There was a sort of war with the beer lobby. Just look at the famous print showing Gin Lane as a place of perdition and ruin and Beer Street as an idyllic place where people are happy. Then in the eighteenth century there were the Gin Acts, real restrictive laws, a kind of prohibitionism. Gin cost more again. The social situation improved and the first places used for consumption, the public houses, were also born. Later, at the beginning of the nineteenth century, the first Gin Palaces were born, precursors of today's bars. There the gin differs. It was consumed with cordials, or with ginger biscuits: if we think of today's Moscow Mule, we understand that the combination of gin and ginger comes from afar! Old Tom was also drunk, a sweeter gin, prepared with various spices, for example liquorice.


How does gin differ today?

Today there are three types. Normal gin is prepared by infusing botanicals in alcohol, then filtered. Distilled Gin instead sees the distillation of the botanicals, which is done separately; Flavorings can then be added. Finally the London Dry, which is the most complicated because all the botanicals must be distilled together and then only alcohol and water can be added. Taste, therefore, cannot be corrected with subsequent interventions.


What are the considerations you can make about gin nowadays?

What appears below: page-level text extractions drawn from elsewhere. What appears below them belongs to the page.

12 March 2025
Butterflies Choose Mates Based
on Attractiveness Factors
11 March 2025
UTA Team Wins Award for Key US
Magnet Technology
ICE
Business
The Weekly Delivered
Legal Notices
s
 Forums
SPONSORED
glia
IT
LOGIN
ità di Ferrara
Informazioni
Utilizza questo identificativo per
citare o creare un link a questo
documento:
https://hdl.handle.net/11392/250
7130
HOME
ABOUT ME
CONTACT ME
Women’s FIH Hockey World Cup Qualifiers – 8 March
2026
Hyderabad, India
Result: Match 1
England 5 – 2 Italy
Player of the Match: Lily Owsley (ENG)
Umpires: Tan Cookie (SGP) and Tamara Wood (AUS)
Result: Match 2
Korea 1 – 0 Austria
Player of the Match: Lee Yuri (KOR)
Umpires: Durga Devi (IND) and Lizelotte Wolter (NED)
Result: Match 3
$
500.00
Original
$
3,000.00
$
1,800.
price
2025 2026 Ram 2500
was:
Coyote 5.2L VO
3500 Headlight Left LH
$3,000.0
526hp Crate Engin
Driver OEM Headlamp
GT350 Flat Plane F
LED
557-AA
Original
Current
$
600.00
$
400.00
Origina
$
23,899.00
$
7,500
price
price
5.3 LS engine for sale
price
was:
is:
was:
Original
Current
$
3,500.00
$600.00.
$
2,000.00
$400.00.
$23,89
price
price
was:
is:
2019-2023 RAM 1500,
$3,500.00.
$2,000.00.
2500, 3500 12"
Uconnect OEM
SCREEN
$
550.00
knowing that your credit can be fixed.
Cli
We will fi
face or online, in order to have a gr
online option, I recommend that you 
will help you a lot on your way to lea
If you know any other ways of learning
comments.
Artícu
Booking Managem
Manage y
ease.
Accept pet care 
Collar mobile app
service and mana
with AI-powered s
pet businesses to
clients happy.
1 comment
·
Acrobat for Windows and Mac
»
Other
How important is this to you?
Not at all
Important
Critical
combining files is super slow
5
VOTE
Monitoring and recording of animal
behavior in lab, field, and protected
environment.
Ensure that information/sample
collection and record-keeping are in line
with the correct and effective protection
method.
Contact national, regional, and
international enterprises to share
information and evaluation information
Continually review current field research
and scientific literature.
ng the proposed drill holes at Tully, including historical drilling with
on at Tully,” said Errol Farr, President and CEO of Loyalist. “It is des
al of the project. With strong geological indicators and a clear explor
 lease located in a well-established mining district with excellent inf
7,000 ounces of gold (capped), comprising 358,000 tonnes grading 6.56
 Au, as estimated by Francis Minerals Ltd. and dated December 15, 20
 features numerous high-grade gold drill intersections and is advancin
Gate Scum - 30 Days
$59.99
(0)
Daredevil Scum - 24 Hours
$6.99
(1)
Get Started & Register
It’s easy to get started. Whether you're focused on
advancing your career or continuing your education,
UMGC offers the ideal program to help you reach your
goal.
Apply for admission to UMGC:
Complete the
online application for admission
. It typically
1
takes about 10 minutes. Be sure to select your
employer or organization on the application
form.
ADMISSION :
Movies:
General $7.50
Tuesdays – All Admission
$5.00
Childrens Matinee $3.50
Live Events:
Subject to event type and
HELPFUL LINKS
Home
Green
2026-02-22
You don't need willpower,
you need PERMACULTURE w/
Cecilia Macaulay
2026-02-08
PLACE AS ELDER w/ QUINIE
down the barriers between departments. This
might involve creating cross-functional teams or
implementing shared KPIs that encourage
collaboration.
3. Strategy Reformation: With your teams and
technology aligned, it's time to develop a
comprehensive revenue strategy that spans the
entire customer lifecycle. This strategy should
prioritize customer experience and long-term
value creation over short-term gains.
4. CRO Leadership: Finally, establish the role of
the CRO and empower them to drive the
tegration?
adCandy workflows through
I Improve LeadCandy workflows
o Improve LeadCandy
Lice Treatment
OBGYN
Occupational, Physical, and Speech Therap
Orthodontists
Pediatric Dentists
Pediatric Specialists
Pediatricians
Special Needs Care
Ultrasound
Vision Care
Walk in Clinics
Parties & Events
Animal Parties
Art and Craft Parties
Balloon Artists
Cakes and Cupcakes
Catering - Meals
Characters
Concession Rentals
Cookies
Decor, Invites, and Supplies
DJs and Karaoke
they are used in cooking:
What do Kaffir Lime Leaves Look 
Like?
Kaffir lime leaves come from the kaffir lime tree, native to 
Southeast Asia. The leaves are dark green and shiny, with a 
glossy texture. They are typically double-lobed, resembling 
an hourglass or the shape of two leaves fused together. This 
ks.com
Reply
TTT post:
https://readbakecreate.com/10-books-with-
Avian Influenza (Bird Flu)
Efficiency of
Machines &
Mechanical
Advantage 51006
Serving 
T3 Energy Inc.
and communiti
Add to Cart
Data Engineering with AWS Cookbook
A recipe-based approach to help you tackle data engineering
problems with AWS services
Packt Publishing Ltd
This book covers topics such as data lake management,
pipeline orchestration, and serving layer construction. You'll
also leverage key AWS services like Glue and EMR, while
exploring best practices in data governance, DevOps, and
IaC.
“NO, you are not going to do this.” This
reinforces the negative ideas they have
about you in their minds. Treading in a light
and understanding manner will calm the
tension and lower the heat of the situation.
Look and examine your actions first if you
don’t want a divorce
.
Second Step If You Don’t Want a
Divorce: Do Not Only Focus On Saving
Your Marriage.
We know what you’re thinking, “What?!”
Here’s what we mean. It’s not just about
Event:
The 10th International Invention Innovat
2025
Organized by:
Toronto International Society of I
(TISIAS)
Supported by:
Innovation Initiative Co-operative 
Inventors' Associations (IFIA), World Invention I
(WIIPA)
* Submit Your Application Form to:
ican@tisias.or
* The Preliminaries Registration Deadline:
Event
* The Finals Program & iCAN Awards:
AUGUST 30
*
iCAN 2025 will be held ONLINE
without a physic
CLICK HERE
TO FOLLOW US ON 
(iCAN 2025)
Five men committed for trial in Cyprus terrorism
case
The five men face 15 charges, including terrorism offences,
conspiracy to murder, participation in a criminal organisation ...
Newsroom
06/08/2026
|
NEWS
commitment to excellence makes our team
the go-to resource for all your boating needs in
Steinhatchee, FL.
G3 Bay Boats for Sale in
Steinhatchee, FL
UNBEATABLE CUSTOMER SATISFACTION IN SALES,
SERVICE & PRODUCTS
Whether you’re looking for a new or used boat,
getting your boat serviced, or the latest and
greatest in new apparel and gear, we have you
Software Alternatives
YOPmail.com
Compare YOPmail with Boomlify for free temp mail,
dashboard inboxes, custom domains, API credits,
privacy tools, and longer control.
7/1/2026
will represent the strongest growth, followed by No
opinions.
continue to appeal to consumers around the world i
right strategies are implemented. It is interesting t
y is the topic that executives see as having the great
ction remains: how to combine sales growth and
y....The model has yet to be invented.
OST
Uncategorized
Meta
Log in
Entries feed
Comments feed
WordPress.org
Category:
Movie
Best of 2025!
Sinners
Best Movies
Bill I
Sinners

After a long competition with vodka, today gin has broken even: they are the two most popular spirits. Gin remains an ever-evolving category, there is always the presence of juniper but the other botanicals present in every gin make the difference, all types are produced.


Can you leave us the recipe for a gin-based cocktail?

Certainly, a very simple one, that of French 75. My version is a little different from the official one, I prepare it with different quantities.

Here is the recipe:

5 cl of gin

3 cl of lemon juice

2 cl of sugar syrup

6 cl of champagne


It's not difficult to make at home too, you can have fun preparing it too!